Step 6: Map view — raw counts on both grids¶

The most intuitive way to see the bias: a global map of raw counts per cell. For uniform data, the map should be a single colour everywhere. Any spatial pattern is a grid artefact.

import cartopy.crs as ccrs

fig, axes = plt.subplots(
    2, 1, figsize=(14, 10),
    subplot_kw={"projection": ccrs.Robinson()},
)

# Regular grid map
lon_grid, lat_grid = np.meshgrid(lon_centers, lat_centers)
vmin = 0
vmax = np.percentile(counts_regular, 95)

shared_vmax = max(np.percentile(counts_regular, 95), np.percentile(counts_healpix, 95))

im0 = axes[0].pcolormesh(
    lon_edges, lat_edges, counts_regular,
    transform=ccrs.PlateCarree(),
    cmap="viridis", vmin=0, vmax=shared_vmax,
)
axes[0].coastlines(linewidth=0.5, color="grey")
axes[0].set_global()
axes[0].set_title("Regular lat-lon grid — raw counts per cell", fontsize=13)
plt.colorbar(im0, ax=axes[0], orientation="horizontal", pad=0.05,
             label="Count per cell", shrink=0.6)

# HEALPix map
# Use healpy mollview to create the map data, then plot manually
hp.mollview(counts_healpix, title="", hold=False, fig=None, nest=True)
plt.close()  # close healpy's figure

# Plot HEALPix as a projected map using cartopy
# Convert HEALPix to a regular grid for plotting
nside_plot = NSIDE
npix_plot = hp.nside2npix(nside_plot)
plot_lons = np.linspace(-180, 180, 720)
plot_lats = np.linspace(-90, 90, 360)
plot_lon_grid, plot_lat_grid = np.meshgrid(plot_lons, plot_lats)

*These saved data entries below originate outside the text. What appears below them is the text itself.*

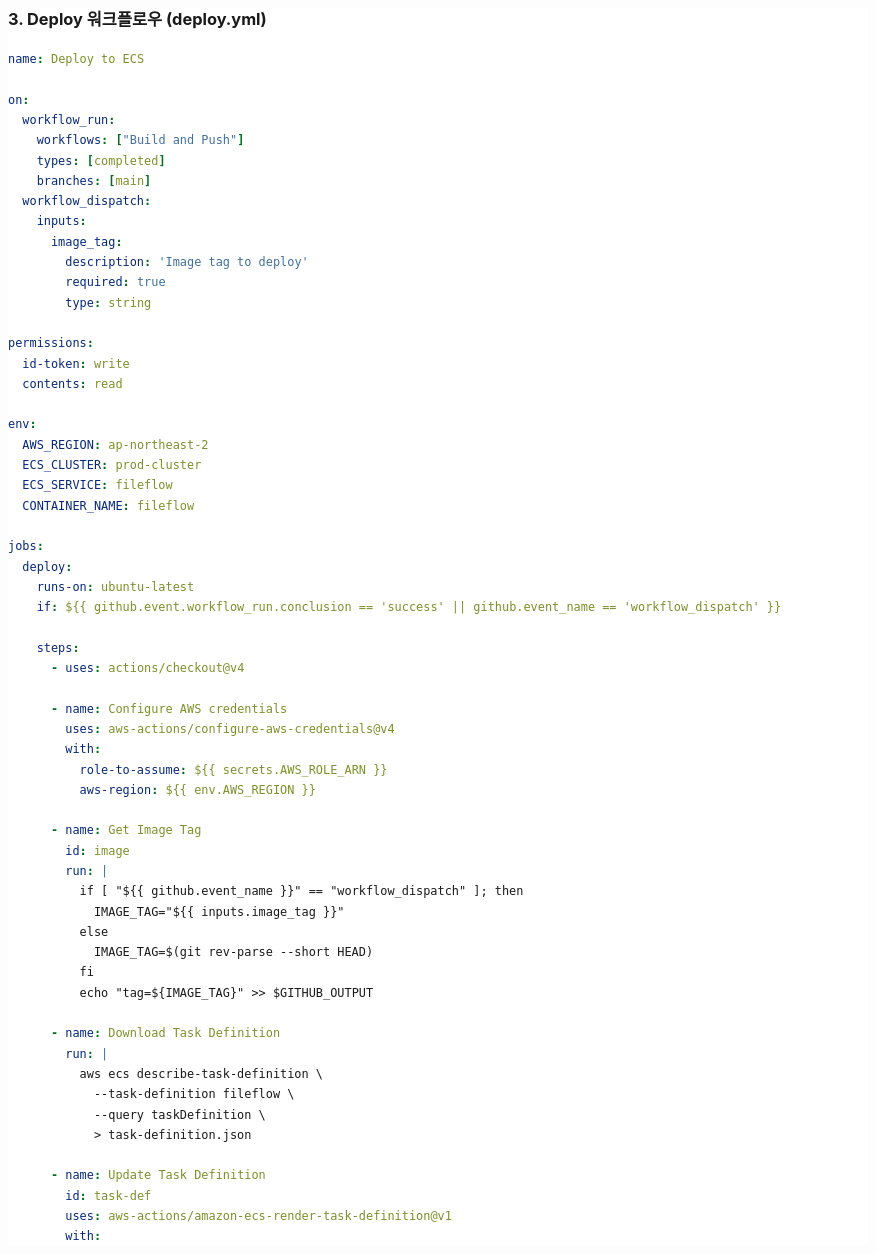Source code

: ### 3. Deploy 워크플로우 (deploy.yml)

```yaml
name: Deploy to ECS

on:
  workflow_run:
    workflows: ["Build and Push"]
    types: [completed]
    branches: [main]
  workflow_dispatch:
    inputs:
      image_tag:
        description: 'Image tag to deploy'
        required: true
        type: string

permissions:
  id-token: write
  contents: read

env:
  AWS_REGION: ap-northeast-2
  ECS_CLUSTER: prod-cluster
  ECS_SERVICE: fileflow
  CONTAINER_NAME: fileflow

jobs:
  deploy:
    runs-on: ubuntu-latest
    if: ${{ github.event.workflow_run.conclusion == 'success' || github.event_name == 'workflow_dispatch' }}

    steps:
      - uses: actions/checkout@v4

      - name: Configure AWS credentials
        uses: aws-actions/configure-aws-credentials@v4
        with:
          role-to-assume: ${{ secrets.AWS_ROLE_ARN }}
          aws-region: ${{ env.AWS_REGION }}

      - name: Get Image Tag
        id: image
        run: |
          if [ "${{ github.event_name }}" == "workflow_dispatch" ]; then
            IMAGE_TAG="${{ inputs.image_tag }}"
          else
            IMAGE_TAG=$(git rev-parse --short HEAD)
          fi
          echo "tag=${IMAGE_TAG}" >> $GITHUB_OUTPUT

      - name: Download Task Definition
        run: |
          aws ecs describe-task-definition \
            --task-definition fileflow \
            --query taskDefinition \
            > task-definition.json

      - name: Update Task Definition
        id: task-def
        uses: aws-actions/amazon-ecs-render-task-definition@v1
        with:
```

# Convert lat/lon to HEALPix indices
plot_theta = np.radians(90.0 - plot_lat_grid)
plot_phi = np.radians(plot_lon_grid % 360)
plot_pix = hp.ang2pix(nside_plot, plot_theta, plot_phi, nest=True)
healpix_map = counts_healpix[plot_pix]

im1 = axes[1].pcolormesh(
    plot_lons, plot_lats, healpix_map,
    transform=ccrs.PlateCarree(),
    cmap="viridis", vmin=0, vmax=shared_vmax,
)
axes[1].coastlines(linewidth=0.5, color="grey")
axes[1].set_global()
axes[1].set_title("HEALPix DGGS — raw counts per cell", fontsize=13)
plt.colorbar(im1, ax=axes[1], orientation="horizontal", pad=0.05,
             label="Count per cell", shrink=0.6)

fig.suptitle(
    "Raw counts per cell for UNIFORM random data\n"
    "(uniform data should produce a uniform map — any pattern is a grid artefact)",
    fontsize=14, fontweight="bold", y=1.02,
)
plt.tight_layout()
plt.savefig("../images/map_raw_counts.png", dpi=150, bbox_inches="tight")
plt.show()

/home/runner/micromamba/envs/dggs-biodiversity-bias/lib/python3.11/site-packages/cartopy/io/__init__.py:241: DownloadWarning: Downloading: https://naturalearth.s3.amazonaws.com/110m_physical/ne_110m_coastline.zip
  warnings.warn(f'Downloading: {url}', DownloadWarning)

Conclusion¶

With uniform random data (same density everywhere on Earth):

Regular lat-lon grid: raw counts per cell vary by up to an order of magnitude with latitude because cell areas shrink toward the poles. The map shows a clear gradient from equator (high counts) to poles (low counts) — a pure grid artefact.
HEALPix DGGS: all cells have equal area. Raw counts are uniform across the globe. The map shows no spatial pattern — exactly what we expect for uniform data.

This is not a modelling result — it is a mathematical property of the grid geometry. Any biodiversity analysis on a regular grid that uses raw counts inherits this distortion.

In the next notebook, we test whether this manifests in real GBIF species occurrence data.